See a description of the dataset here.

echo 'https://s3.amazonaws.com/era5-pds/2020/01/data/air_pressure_at_mean_sea_level.nc
https://s3.amazonaws.com/era5-pds/2020/02/data/air_pressure_at_mean_sea_level.nc
https://s3.amazonaws.com/era5-pds/2020/01/data/sea_surface_temperature.nc
https://s3.amazonaws.com/era5-pds/2020/02/data/sea_surface_temperature.nc' | \
etl.py --db test.sqlite --collector hdf5chunk --hdf5-driver ros3 --aggregations air_pressure_at_mean_sea_level sea_surface_temperature --etl jinja -t era5-s3.json.j2 --dest test.json

You need to remove the last comma from the test.json file!

import xarray

ds = xarray.open_dataset("reference://", engine="zarr", backend_kwargs={
                    "consolidated": False,
                    "storage_options": {"fo": 'test.json', "remote_protocol": "s3","remote_options": {"anon": True}}
                    })
print(ds)

CMIP6 from Pangeo and Google Cloud

See a description of the dataset here.

echo 'gs://cmip6/CMIP6/CMIP/NCAR/CESM2-FV2/historical/r2i1p1f1/Amon/tas/gn/v20200226
gs://cmip6/CMIP6/CMIP/NCAR/CESM2-FV2/historical/r1i1p1f1/Amon/tas/gn/v20191120
gs://cmip6/CMIP6/CMIP/NCAR/CESM2-FV2/historical/r2i1p1f1/Amon/pr/gn/v20200226
gs://cmip6/CMIP6/CMIP/NCAR/CESM2-FV2/historical/r1i1p1f1/Amon/pr/gn/v20191120' | \
etl.py --db test.sqlite --collector zarr --aggregations tas pr --etl jinja -t gcs-cmip6.json.j2 --dest test.json

You need to remove the last comma from the test.json file!

import xarray

ds = xarray.open_dataset("reference://", engine="zarr", backend_kwargs={
                    "consolidated": False,
                    "storage_options": {"fo": 'test.json', "remote_protocol": "gs","remote_options": {"anon": True}}
                    })
print(ds)

Be careful with the following:

  • Number of chunks does not match between ensemble members for the same variable.
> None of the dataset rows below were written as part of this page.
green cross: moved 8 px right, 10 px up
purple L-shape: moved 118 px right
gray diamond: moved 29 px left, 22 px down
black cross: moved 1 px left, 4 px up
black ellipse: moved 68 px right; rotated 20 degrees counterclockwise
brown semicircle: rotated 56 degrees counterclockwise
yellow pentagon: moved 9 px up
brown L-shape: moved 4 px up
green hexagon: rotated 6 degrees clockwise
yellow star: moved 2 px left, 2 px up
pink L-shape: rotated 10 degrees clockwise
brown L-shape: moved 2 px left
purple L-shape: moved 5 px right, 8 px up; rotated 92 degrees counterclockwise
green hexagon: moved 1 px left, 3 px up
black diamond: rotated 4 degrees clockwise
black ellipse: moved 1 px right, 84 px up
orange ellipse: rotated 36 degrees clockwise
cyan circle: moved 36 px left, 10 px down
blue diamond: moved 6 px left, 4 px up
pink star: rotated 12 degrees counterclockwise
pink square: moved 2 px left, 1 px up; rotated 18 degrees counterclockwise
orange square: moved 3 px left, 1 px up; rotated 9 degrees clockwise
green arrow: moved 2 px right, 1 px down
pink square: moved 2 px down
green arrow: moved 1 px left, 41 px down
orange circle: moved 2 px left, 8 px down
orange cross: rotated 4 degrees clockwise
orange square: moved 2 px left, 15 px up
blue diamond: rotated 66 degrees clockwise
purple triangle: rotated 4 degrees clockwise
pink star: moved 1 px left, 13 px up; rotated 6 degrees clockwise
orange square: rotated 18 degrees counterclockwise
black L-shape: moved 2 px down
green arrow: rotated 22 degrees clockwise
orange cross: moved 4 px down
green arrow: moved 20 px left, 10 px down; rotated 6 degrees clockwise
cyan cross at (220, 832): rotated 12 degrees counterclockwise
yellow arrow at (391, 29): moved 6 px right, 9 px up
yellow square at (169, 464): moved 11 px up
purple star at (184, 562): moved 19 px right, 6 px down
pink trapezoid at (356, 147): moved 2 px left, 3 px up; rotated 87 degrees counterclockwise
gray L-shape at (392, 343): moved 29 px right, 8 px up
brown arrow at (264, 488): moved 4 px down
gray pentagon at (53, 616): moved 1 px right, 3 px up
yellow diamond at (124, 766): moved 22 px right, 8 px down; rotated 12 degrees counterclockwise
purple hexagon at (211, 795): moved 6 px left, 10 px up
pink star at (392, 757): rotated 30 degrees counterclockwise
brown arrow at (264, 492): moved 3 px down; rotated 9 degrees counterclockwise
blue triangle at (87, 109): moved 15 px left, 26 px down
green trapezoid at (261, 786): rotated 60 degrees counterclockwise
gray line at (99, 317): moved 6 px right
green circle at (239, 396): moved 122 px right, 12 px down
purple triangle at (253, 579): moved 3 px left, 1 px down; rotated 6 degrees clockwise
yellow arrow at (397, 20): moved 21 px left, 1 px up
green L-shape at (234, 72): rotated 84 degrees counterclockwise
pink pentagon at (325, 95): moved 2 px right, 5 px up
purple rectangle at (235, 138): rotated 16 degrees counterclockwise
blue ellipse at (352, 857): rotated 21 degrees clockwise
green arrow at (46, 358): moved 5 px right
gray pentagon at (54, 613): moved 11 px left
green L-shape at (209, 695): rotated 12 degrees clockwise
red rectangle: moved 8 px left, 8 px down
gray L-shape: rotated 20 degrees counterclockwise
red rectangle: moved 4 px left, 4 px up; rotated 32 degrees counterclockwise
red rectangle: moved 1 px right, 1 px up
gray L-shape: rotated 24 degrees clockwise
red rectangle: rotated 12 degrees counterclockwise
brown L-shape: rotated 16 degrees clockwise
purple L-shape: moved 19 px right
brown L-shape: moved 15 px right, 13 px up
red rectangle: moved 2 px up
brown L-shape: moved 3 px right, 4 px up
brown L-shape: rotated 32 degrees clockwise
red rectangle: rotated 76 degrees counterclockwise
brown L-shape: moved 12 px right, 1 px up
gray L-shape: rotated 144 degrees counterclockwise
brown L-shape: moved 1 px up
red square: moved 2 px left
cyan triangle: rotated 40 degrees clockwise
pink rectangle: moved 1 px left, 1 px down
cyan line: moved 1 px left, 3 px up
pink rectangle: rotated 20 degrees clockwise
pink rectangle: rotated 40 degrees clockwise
Check this against the SQL database (eg. select count(*) from variable inner join chunk on variable.id = chunk.variable_id where variable.name = VARIABLE_NAME group by variable.id).

HDF5 Virtual Dataset

find test/data -maxdepth 1 -type f -name '*.nc' | grep -v 'fx' | etl.py --db test.sqlite --collector nc --aggregations tas pr --etl new-common --dest test.h5 --coord-name variant_label --coord-values-attr variant_label

Open the virtual dataset with xarray:

import xarray

ds = xarray.open_dataset("test.h5")
ds[["tas", "pr"]].mean()

NcML

find test/data -maxdepth 1 -type f -name '*.nc' | grep -v 'fx' | etl.py --db test.sqlite --collector nc --aggregations tas pr --etl jinja -t time-ensemble.ncml.j2 --dest test.ncml

Open the generated XML file with your favourite editor. You may also use ToolsUI or climate4R.